To supplement previous findings, our study aimed at (a) understanding if and how the relationship among design smells differs across windows and mobile applications and (b) determining the groups of design smells that tend to occur frequently together and the magnitude of their occurrence in windows and mobile applications.
DEFINE ROLES GANTTPROJECT SOFTWARE
This knowledge is significant for various software maintenance activities such as program quality assurance and refactoring. In this paper we compare the occurrence of design smells between different technological ecosystems: windows/desktop and android/mobile. Those symptoms have a direct negative impact on software quality by making it difficult to comprehend and maintain. Moreover, more epochs and hidden layers help increase the accuracy of the model.
DEFINE ROLES GANTTPROJECT CODE
Experimental results show that the proposed model with oversampling techniques can provide better performance for code smells detection and prediction results can be further improved when the model is trained with more datasets.

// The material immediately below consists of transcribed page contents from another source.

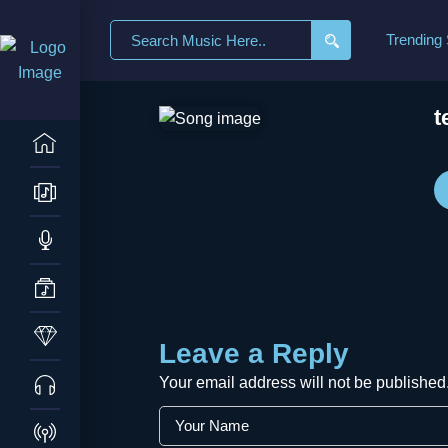
Search
Trending
for:
t
Leave a Reply
Your email address will not be published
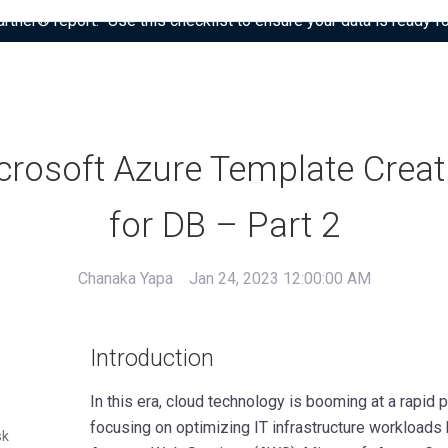
tner® report: “Use this checklist to ensure your data is ready fo
crosoft Azure Template Creat
for DB – Part 2
Chanaka Yapa
Jan 24, 2023 12:00:00 AM
Introduction
In this era, cloud technology is booming at a rapid
s
focusing on optimizing IT infrastructure workloads
sk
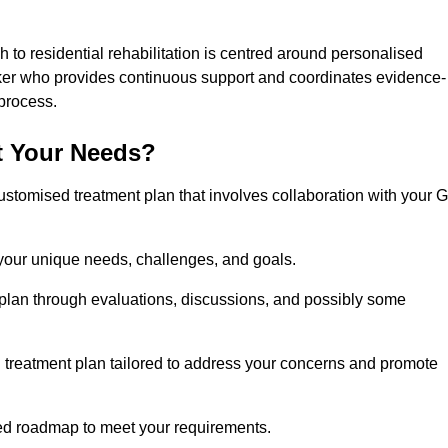
 to residential rehabilitation is centred around personalised
rker who provides continuous support and coordinates evidence-
process.
t Your Needs?
ustomised treatment plan that involves collaboration with your 
 your unique needs, challenges, and goals.
plan through evaluations, discussions, and possibly some
treatment plan tailored to address your concerns and promote
afted roadmap to meet your requirements.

We considered four code-smell datasets which are God class, data class, feature envy and long method and the results were compared based on different performance measures. To overcome these challenges, the objective of this study is to presents deep convolutional neural network (D-CNN) model with synthetic minority over-sampling technique (SMOTE) to detect bad code smells based on a set of Java projects. Data imbalance is the main challenge of artificial intelligence techniques in detecting the code smells. It is not necessary to know the source of the data when using ANN models but require large training sets. Nowadays several artificial neural network (ANN) models have been used for different topics in software engineering: software defect prediction, software vulnerability detection, and code clone detection. Early detection of bad code smells improves software quality. Code smells refers to any symptoms or anomalies in the source code that shows violation of design principles or implementation.